I think one of the problems is that it often doesn't feel like cheating. You have a hypothesis, but you don't preregister it. It lives only in your head. You do an experiment, you look at the results. They fail to confirm the hypothesis. But if you tweak the hypothesis just a little, the data suddenly confirm it. So why not publish the tweaked version?
This is a malpractice that effectively invalidates the research. But it doesn't feel so. It feels more like a thought-crime.
>> But if you tweak the hypothesis just a little, the data suddenly confirm it
This is 'data mining' right? And I've occasionally wondered about this, since I don't work in a scientific field but did once make use of the scientific method for some research I did. And yes the findings weren't especially conclusive but I'm not sure I could've tweaked the hypothesis to make it work.
So, had I found something really interesting that didn't fit the hypothesis, is the 'right way' to conduct a new experiment from scratch? So say I did that, and used the 'tweaked' hypothesis, of course I'd find something interesting, because it's already there.
In this new 'pre-registration' framework, how can I correct the problem and pursue the interesting idea but keep the science in-tact? Because, if I used some sort of cross-validation at the outset and I have all the data available I presumably can't change the sample, so the hypothesis presumably has to change.
Refining an experiment is not wrong. What is wrong, like you say, is going on a fishing expedition until you find a result you like.
There are methods to account for follow-up experiments. Bonfaroni correction [1], for instance, requires you to increase your significance level with each new test.
It's harder than you might think to control for multiple comparisons. The Bonfaroni correction assumes that each experiment is independent, and so penalises correlated experiments unnecessarily harshly.
On the other hand, other tests typically require the researcher to make explicit assumptions on the correlation structure of the experiments despite the fact that it is not directly observable.
You are probably thinking of Sidak correction when you state independence is needed. Bonferroni correction does not need independence. You are absolutely right about Bonferroni being a severely conservative correction though -- at least the 'first order' one that uses only the first term of the Bonferroni inequality. One can take more terms to be less conservative but those aren't as easy to apply as you need to know the joint distributions over larger and larger tuples of events.
Another more recent technique for 'exploratory' yet correct technique is to exploit differential privacy and dithering.

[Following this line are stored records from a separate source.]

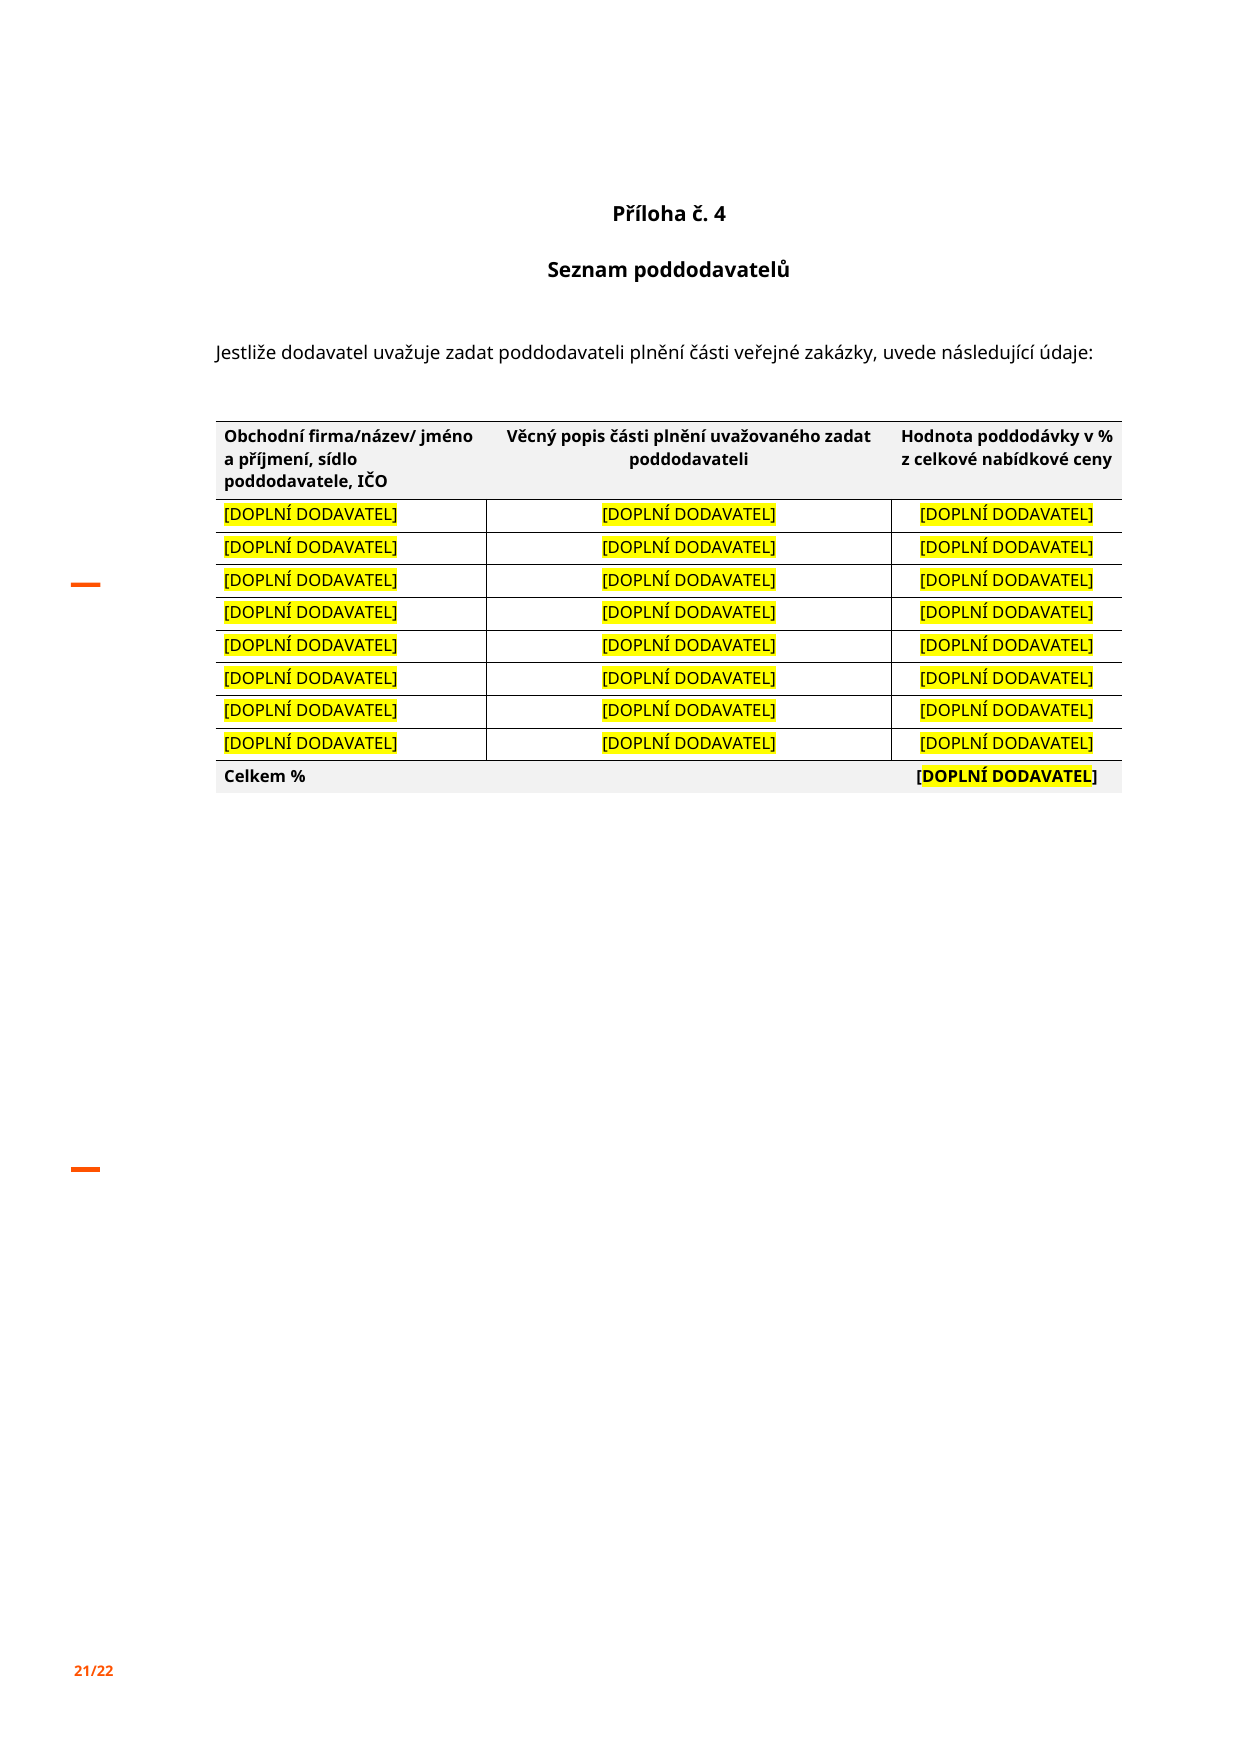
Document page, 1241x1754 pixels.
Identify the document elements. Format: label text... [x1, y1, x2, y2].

table_cell [DOPLNÍ DODAVATEL] [892, 565, 1122, 597]
table_cell [DOPLNÍ DODAVATEL] [892, 696, 1122, 728]
table_cell [486, 761, 891, 793]
text Příloha č. 4 [216, 199, 1122, 227]
table_header Věcný popis části plnění uvažovaného zadat poddodavateli [486, 422, 891, 499]
table_header Obchodní firma/název/ jméno a příjmení, sídlo poddodavatele, IČO [216, 422, 486, 499]
table_cell [DOPLNÍ DODAVATEL] [892, 533, 1122, 564]
table_cell [DOPLNÍ DODAVATEL] [892, 729, 1122, 760]
text Jestliže dodavatel uvažuje zadat poddodavateli plnění části veřejné zakázky, uvede následující údaje: [216, 339, 1122, 365]
table_cell [DOPLNÍ DODAVATEL] [216, 565, 486, 597]
table_cell [DOPLNÍ DODAVATEL] [216, 729, 486, 760]
table_cell [DOPLNÍ DODAVATEL] [216, 500, 486, 531]
table_cell [DOPLNÍ DODAVATEL] [891, 761, 1122, 793]
table_cell [DOPLNÍ DODAVATEL] [487, 729, 891, 760]
table_cell [DOPLNÍ DODAVATEL] [892, 663, 1122, 695]
table_cell [DOPLNÍ DODAVATEL] [487, 533, 891, 564]
table_cell [DOPLNÍ DODAVATEL] [487, 696, 891, 728]
table_cell [DOPLNÍ DODAVATEL] [216, 696, 486, 728]
table_cell [DOPLNÍ DODAVATEL] [216, 598, 486, 629]
table_cell [DOPLNÍ DODAVATEL] [892, 598, 1122, 629]
table_cell [DOPLNÍ DODAVATEL] [487, 500, 891, 531]
table_cell [DOPLNÍ DODAVATEL] [487, 631, 891, 662]
table_cell [DOPLNÍ DODAVATEL] [892, 500, 1122, 531]
text Seznam poddodavatelů [216, 255, 1122, 284]
table_cell [DOPLNÍ DODAVATEL] [216, 631, 486, 662]
table_cell [DOPLNÍ DODAVATEL] [487, 598, 891, 629]
table_cell Celkem % [216, 761, 486, 793]
table_header Hodnota poddodávky v % z celkové nabídkové ceny [891, 422, 1122, 499]
table_cell [DOPLNÍ DODAVATEL] [216, 663, 486, 695]
table_cell [DOPLNÍ DODAVATEL] [892, 631, 1122, 662]
table_cell [DOPLNÍ DODAVATEL] [487, 663, 891, 695]
table_cell [DOPLNÍ DODAVATEL] [487, 565, 891, 597]
table_cell [DOPLNÍ DODAVATEL] [216, 533, 486, 564]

That would be datamining done wrong. Its perfectly fine to look at data to provoke new hypothesis. But you should not be using the same data to confirm the hypothesis that it provoked. Either use fresh data or make sure that you still ensure correctness if you are reusing the data.
> You do an experiment, you look at the results. They fail to confirm the hypothesis. But if you tweak the hypothesis just a little, the data suddenly confirm it. So why not publish the tweaked version?
If between tweaking the hypothesis and publishing it, you add the step "you perform another experiment which tests the tweaked hypothesis", you have just described the scientific method.
I'm sure the budget for this new experiment will be given straight away, no questions asked.
Though of course, there's a difference between "drug A doesn't work for condition B but seems to work slightly for C" and "drug A doesn't work for condition B but 10 of 12 individuals with condition C have shown significant improvement"
> I'm sure the budget for this new experiment will be given straight away, no questions asked.
Most of the cases: yes, although your example of clinical trials is slightly different, and in that case, I do think the data should be publicly available to other researchers even in the case of a null.
If the original experiment was large enough [1], you could almost always find some C such that "drug A doesn't work for condition B but 90% [2] of individuals with condition C showed significant improvement".
In fact, you could replace [2] by a number arbitrarily close to 100% by increasing [1] accordingly.
If the original experiment was large enough to do that, then somebody was given way too much money for the original experiment. So I'd expect that's a very rare case.
You have an hypothesis, do an experiment, it fails. You mark the hypothesis false and move on, never putting the work into publishing it (why would you?).
At the same time, 19 other researchers have the same idea. Some 18 of them do the same as you, but one does the experiment and get a success. He will publish his work (why wouldn't he?), and it will be the only piece of literature available about the subject.
Where on this narrative did anybody do anything even remotely unethical?
This is a malpractice that effectively invalidates the research. But it doesn't feel so. It feels more like a thought-crime.